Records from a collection
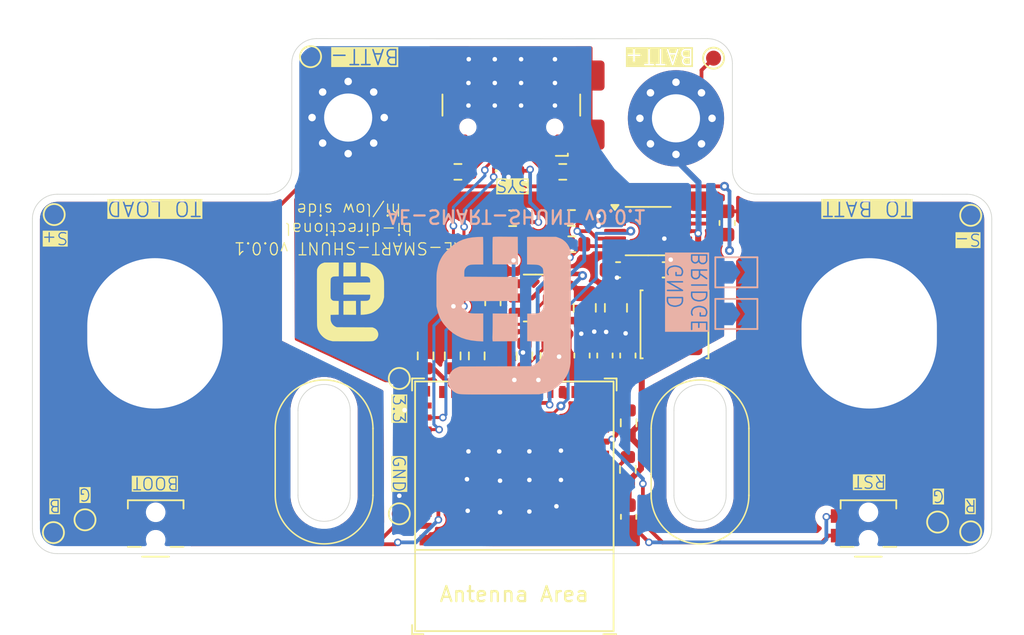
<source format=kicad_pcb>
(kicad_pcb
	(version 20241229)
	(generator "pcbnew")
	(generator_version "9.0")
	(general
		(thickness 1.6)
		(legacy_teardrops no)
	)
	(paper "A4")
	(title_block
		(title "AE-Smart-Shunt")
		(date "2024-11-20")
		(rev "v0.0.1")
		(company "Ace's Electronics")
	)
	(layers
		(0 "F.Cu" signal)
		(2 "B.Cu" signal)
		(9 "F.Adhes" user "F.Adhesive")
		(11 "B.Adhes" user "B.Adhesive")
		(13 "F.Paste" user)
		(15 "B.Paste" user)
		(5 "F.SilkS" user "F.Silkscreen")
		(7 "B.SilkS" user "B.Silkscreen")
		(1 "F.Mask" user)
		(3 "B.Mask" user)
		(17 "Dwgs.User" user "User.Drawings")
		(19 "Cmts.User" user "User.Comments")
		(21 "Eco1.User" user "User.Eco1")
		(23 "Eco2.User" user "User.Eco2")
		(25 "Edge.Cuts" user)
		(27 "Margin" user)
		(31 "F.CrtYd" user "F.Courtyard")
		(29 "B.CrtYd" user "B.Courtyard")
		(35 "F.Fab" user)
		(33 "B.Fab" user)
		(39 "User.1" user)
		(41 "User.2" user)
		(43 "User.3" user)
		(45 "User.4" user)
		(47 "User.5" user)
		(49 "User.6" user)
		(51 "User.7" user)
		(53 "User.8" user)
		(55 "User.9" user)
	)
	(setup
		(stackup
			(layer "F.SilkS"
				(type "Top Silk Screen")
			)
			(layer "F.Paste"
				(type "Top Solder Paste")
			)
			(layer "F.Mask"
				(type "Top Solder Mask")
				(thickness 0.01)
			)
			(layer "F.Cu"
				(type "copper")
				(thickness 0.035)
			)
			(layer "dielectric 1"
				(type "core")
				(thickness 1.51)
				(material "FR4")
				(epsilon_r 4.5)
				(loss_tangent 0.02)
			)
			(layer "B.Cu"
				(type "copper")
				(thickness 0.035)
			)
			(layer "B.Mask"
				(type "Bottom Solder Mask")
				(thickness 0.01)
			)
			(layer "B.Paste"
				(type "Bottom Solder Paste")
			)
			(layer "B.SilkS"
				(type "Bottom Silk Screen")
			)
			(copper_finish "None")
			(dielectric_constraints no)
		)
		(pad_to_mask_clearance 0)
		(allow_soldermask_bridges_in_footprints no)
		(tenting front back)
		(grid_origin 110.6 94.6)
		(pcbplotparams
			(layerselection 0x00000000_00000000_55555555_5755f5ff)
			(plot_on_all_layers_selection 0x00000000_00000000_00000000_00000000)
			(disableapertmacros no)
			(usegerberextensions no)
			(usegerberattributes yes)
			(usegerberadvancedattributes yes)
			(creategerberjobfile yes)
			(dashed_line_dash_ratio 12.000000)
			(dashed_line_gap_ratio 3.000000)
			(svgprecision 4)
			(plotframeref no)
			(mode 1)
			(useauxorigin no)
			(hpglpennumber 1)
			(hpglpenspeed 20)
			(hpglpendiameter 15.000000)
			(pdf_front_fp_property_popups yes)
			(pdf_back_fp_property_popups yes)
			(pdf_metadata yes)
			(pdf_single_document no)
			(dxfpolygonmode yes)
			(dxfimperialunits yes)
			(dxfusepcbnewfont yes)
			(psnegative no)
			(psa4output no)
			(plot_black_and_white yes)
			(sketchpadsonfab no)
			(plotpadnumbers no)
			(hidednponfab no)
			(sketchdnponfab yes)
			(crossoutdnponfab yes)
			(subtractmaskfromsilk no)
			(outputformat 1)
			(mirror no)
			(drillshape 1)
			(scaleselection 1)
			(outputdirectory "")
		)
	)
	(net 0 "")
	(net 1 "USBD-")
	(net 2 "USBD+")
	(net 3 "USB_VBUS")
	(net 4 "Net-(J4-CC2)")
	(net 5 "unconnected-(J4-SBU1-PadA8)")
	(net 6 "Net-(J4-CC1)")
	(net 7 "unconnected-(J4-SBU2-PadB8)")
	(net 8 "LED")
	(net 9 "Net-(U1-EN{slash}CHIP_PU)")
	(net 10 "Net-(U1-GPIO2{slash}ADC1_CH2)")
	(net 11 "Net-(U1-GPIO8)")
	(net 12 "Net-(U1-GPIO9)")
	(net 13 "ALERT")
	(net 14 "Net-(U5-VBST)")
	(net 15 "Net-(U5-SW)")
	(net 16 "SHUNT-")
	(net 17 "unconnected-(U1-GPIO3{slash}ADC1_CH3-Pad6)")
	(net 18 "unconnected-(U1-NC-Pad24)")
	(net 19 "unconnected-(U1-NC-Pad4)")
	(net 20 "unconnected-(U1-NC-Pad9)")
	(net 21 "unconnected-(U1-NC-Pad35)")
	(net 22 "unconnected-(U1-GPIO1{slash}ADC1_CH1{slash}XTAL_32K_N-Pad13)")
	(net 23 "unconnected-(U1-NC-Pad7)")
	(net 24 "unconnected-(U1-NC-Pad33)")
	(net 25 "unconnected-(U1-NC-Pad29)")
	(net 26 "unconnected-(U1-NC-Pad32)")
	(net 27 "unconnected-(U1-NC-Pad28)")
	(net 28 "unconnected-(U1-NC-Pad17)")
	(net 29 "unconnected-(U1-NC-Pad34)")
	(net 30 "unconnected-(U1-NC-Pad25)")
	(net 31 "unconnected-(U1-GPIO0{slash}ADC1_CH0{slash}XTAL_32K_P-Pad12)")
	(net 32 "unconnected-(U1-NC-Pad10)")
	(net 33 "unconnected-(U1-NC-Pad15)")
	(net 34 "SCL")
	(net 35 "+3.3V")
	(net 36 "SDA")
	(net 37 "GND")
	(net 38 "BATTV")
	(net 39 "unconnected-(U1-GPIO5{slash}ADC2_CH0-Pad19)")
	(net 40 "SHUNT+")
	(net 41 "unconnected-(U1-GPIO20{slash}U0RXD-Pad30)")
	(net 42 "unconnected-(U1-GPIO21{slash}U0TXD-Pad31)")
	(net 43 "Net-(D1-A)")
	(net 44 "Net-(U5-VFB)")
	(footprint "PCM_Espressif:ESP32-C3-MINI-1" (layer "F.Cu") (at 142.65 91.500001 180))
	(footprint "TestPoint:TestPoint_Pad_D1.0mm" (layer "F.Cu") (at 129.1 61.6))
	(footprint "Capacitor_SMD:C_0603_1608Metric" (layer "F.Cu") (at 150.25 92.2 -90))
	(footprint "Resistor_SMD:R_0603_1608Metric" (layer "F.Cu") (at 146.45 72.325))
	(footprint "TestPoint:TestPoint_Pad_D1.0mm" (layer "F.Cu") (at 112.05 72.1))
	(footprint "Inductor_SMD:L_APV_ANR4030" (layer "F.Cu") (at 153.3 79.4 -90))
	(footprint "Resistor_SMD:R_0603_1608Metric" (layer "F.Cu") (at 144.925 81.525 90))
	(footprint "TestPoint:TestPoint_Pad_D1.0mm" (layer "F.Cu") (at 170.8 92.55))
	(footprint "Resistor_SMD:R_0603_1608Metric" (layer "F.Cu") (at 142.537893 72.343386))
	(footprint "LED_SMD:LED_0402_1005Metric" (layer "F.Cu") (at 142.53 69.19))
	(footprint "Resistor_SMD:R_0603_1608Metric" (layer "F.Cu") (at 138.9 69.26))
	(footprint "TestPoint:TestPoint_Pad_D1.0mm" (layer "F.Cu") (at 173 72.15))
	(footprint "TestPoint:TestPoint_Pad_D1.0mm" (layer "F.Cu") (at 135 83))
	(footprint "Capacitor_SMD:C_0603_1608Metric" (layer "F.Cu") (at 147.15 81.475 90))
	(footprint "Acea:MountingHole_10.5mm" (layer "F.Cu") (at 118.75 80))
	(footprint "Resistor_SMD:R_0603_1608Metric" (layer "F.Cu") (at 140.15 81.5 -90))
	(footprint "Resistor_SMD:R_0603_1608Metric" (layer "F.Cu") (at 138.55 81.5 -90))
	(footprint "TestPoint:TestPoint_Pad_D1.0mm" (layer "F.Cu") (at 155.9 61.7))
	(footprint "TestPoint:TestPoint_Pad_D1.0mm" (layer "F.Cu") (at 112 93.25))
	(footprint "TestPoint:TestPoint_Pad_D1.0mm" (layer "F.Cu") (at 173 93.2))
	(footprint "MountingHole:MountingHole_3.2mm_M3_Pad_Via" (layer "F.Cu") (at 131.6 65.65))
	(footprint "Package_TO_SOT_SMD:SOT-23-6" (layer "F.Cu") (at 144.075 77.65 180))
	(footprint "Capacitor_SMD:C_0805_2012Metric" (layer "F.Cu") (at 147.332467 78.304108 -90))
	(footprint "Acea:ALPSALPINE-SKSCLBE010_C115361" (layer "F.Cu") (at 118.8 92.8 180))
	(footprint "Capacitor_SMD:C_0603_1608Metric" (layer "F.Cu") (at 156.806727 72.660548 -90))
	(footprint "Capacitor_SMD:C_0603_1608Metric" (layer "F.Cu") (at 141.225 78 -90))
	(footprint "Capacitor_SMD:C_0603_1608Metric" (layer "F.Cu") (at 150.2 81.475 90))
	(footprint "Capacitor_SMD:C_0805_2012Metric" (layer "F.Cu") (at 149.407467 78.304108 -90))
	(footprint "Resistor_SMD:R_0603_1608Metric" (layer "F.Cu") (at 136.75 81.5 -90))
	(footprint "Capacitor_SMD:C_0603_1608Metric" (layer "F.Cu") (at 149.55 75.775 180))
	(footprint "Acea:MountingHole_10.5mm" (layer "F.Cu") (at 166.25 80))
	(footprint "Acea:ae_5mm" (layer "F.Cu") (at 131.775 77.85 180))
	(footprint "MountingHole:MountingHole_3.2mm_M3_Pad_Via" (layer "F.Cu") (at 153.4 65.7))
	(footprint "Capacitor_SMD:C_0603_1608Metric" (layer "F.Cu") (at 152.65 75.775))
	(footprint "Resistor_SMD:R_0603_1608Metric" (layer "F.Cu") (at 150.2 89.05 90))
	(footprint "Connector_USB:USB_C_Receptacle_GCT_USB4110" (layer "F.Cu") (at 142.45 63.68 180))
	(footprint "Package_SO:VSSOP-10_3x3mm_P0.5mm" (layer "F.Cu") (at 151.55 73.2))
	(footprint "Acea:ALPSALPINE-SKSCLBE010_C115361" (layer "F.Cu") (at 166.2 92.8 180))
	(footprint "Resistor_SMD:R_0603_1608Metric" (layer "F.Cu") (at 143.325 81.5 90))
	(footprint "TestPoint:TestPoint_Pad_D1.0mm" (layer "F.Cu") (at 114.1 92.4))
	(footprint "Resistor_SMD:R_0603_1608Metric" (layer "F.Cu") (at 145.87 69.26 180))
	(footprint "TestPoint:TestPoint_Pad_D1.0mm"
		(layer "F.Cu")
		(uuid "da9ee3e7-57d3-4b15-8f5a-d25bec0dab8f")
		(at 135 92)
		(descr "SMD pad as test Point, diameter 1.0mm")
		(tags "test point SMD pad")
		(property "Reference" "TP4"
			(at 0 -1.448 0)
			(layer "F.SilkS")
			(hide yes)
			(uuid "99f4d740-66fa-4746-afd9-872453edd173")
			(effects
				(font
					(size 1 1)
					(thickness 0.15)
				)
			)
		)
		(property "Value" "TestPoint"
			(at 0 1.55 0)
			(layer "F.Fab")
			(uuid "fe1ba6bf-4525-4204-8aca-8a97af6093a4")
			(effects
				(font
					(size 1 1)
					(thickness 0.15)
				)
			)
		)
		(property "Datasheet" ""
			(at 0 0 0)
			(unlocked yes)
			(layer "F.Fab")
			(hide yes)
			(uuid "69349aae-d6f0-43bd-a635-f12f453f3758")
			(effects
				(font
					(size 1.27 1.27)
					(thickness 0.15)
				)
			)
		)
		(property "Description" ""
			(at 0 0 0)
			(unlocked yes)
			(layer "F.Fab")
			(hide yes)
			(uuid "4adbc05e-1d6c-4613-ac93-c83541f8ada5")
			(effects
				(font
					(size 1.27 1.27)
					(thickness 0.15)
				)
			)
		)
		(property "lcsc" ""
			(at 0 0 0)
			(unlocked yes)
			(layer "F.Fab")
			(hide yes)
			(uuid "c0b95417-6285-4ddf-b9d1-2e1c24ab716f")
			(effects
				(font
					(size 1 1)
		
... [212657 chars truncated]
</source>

...

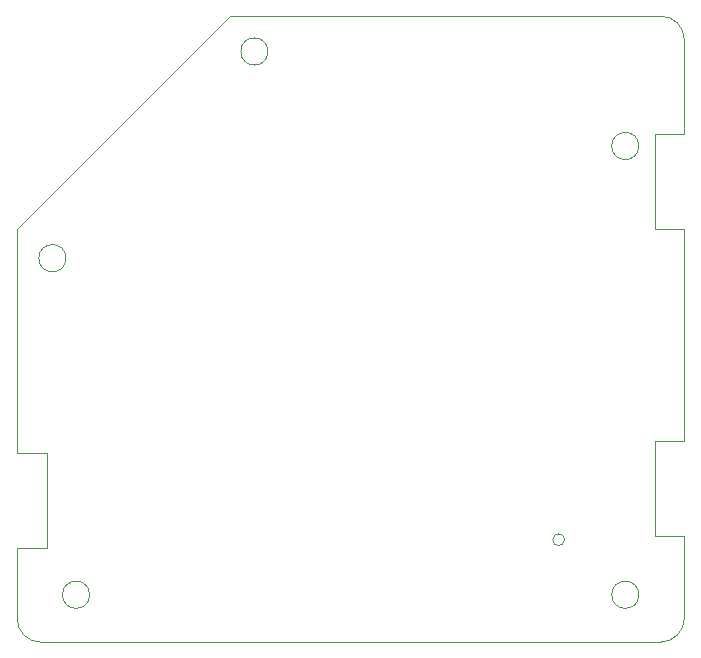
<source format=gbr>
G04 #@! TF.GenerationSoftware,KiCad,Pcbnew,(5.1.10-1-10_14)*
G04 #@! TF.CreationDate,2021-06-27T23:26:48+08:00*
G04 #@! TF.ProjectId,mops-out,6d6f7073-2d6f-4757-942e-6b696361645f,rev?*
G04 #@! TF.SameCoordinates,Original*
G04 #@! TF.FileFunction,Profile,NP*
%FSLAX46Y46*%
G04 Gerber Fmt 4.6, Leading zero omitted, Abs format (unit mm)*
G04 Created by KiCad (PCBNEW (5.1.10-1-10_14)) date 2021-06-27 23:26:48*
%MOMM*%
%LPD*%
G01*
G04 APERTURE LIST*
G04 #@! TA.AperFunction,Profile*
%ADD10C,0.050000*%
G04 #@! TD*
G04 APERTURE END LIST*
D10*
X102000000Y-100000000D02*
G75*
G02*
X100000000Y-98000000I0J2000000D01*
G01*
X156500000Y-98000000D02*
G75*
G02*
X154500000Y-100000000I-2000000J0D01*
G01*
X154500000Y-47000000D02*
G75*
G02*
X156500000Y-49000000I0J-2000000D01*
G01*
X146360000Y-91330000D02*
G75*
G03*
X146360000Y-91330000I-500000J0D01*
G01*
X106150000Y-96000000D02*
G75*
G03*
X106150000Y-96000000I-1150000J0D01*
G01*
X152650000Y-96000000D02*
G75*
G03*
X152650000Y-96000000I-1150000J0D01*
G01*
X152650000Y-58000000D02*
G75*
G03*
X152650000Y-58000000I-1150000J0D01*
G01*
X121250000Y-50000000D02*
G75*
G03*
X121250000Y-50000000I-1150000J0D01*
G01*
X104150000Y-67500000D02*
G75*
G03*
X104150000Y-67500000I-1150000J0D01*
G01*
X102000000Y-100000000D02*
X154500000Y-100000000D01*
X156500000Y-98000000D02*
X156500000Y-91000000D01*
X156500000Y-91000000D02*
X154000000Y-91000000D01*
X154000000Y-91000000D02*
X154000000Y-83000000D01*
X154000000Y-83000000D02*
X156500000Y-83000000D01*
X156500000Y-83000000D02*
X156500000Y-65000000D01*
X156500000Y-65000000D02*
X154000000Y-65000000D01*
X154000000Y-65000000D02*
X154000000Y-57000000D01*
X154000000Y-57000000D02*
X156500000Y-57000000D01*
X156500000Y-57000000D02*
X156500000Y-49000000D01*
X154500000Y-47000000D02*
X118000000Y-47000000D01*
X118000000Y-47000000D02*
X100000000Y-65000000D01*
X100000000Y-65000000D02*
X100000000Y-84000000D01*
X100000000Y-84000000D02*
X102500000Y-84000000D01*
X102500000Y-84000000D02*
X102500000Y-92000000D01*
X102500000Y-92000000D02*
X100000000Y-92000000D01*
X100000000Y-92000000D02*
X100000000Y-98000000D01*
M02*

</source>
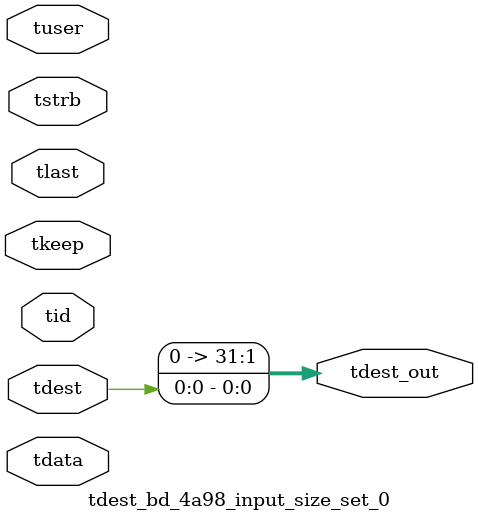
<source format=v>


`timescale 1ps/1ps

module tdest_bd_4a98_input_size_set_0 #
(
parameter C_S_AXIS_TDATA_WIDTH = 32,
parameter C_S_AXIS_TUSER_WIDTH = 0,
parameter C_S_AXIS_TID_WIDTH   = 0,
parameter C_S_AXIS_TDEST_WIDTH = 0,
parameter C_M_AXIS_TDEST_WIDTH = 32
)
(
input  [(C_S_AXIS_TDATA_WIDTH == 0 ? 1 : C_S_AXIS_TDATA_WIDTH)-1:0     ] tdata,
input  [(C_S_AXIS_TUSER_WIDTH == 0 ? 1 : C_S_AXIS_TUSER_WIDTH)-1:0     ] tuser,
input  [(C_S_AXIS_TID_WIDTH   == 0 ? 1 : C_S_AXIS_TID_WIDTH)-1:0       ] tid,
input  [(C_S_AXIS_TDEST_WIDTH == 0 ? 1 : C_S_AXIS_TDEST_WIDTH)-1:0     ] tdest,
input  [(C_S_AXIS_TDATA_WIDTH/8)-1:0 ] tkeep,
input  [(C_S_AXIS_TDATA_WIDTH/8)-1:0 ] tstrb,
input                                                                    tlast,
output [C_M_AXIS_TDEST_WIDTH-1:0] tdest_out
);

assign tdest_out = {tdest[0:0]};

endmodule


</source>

# Task:
All lines above from the one containing "150.25 92.2 -90))" to the one containing "(at 135 83))" must be repeated exactly, both lines included, and no others.

# Solved problem:
	(footprint "Capacitor_SMD:C_0603_1608Metric" (layer "F.Cu") (at 150.25 92.2 -90))
	(footprint "Resistor_SMD:R_0603_1608Metric" (layer "F.Cu") (at 146.45 72.325))
	(footprint "TestPoint:TestPoint_Pad_D1.0mm" (layer "F.Cu") (at 112.05 72.1))
	(footprint "Inductor_SMD:L_APV_ANR4030" (layer "F.Cu") (at 153.3 79.4 -90))
	(footprint "Resistor_SMD:R_0603_1608Metric" (layer "F.Cu") (at 144.925 81.525 90))
	(footprint "TestPoint:TestPoint_Pad_D1.0mm" (layer "F.Cu") (at 170.8 92.55))
	(footprint "Resistor_SMD:R_0603_1608Metric" (layer "F.Cu") (at 142.537893 72.343386))
	(footprint "LED_SMD:LED_0402_1005Metric" (layer "F.Cu") (at 142.53 69.19))
	(footprint "Resistor_SMD:R_0603_1608Metric" (layer "F.Cu") (at 138.9 69.26))
	(footprint "TestPoint:TestPoint_Pad_D1.0mm" (layer "F.Cu") (at 173 72.15))
	(footprint "TestPoint:TestPoint_Pad_D1.0mm" (layer "F.Cu") (at 135 83))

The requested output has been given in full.